Well, the ideal way is the years-of-training method, where we go through and respond to each point brought up with a detailed technical response. But I don’t have any interest in doing that, at least for the moment.
Another way is to look for people who have already done that work, people we can really trust to give an honest answer about a particular fact. To take a ridiculous example, when someone with a financial incentive to say “the sky is purple” ends up saying “I’ve done the research, and I hate to say it but it’s blue,” that’s persuasive!
When it comes to climate, that’s Big Oil, which has a clear incentive to argue that burning hydrocarbons isn’t causing climate change. That was its line for decades. But they’ve recently started publically accepting the scientific consensus. Earlier this year, I covered a lawsuit where California cities sued the oil majors to get money for seawalls they need to adapt to climate change, and the judge asked both sides to give him a tutorial on climate science. Judge William Alsup kept asking about all of these alternative explanations for climate change like sunspots and forest fires. Chevron’s lawyer kept saying, “We’ve looked into that. It doesn’t seem to hold up under scrutiny. We refer you back to the IPCC [Intergovernmental Panel on Climate Change] report.”
A similar technique is to look for people who have social — rather than financial — incentives to make one conclusion, but are convinced by the evidence that the opposite is true. The physicist Richard Muller is a great example. He pissed off a lot of climate scientists by questioning the carbon-consensus, then he got a big chunk of money from the Koch brothers to go back over all the data with a magnifying glass. Think about his incentives as he was doing this review: If he found that there was a major flaw in conventional climate science, he’d be lauded as the visionary who was able to see what everyone else was missing. If he found nothing, climate skeptics would see him as a traitor, while mainstream scientists would see him as an unremarkable fact-checker who just took a longer time than most to figure things out. So what was his conclusion? After three years of intense research he said that global warming is real and wrote, “Humans are almost entirely the cause.”
Perhaps the most important method is to rely on the marketplace of ideas. The bad ideas die, the good grow and evolve with new evidence and come to dominate. So there’s some real value in paying attention to summaries of scientific consensus like the IPCC reports. Of course, market failures happen all the time in the marketplace of ideas because humans aren’t always rational actors. In the 1800s, it took doctors decades to accept Ignaz Semmelweis’s findings that they were spreading disease by failing to wash their hands. We have feelings and factions and politics.

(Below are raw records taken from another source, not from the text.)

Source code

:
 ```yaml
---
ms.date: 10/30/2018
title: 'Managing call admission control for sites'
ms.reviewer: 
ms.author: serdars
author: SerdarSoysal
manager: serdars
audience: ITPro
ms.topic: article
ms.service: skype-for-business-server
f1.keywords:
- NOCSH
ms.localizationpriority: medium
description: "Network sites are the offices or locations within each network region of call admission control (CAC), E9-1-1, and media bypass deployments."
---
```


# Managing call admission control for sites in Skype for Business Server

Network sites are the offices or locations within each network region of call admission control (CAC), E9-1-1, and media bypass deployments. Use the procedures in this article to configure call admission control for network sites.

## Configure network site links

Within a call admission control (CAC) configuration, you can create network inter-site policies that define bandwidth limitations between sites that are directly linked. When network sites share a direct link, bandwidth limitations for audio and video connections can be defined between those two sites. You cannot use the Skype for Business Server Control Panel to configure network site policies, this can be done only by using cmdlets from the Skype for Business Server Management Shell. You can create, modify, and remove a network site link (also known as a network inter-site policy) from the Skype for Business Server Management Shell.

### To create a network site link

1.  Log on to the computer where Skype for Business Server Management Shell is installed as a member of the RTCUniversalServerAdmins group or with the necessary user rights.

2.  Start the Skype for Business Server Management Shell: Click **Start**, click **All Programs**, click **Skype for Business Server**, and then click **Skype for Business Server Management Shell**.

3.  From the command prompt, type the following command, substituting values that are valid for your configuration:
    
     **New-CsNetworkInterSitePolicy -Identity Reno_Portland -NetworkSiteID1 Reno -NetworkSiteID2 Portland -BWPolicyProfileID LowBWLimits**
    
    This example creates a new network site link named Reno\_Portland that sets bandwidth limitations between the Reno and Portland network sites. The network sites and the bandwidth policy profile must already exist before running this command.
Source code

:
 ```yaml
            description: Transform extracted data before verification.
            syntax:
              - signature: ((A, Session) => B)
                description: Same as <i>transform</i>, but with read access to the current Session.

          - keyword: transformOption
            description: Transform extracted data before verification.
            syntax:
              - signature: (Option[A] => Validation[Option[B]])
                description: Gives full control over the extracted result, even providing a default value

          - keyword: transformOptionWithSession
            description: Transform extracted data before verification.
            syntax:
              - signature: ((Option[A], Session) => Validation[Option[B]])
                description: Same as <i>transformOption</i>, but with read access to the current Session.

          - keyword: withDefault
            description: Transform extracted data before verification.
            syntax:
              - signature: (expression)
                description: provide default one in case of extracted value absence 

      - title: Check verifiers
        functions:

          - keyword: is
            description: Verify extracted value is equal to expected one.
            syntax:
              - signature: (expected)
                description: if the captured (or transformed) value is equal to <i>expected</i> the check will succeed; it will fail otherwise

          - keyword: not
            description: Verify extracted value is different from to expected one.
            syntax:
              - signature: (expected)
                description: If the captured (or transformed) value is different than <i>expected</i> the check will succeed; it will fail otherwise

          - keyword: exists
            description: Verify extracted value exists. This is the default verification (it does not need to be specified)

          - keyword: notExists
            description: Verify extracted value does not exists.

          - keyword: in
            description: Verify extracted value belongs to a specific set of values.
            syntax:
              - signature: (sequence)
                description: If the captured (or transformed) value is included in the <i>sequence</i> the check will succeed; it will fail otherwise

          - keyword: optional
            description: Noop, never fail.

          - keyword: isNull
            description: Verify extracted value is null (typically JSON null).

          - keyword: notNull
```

So I’m always cognizant that the consensus might be wrong. In fact, that’s what I love about science, that’s what makes things so exciting! Humility and willingness to question the foundations seems to be a key to being a good scientist. I know half a dozen climate scientists who would eagerly jump into research to prove climate change was unrelated to carbon if they saw something new or interesting there. And I would love to report that story. In the meantime, the way to deal with uncertainty is to hedge: We’re pretty damn certain that climate change is caused by burning fossil fuels. Although there will always be old engineers with rickety websites, and bright young scientists with exciting new theories who think otherwise, it seems prudent to take action as an insurance policy, no matter what you think.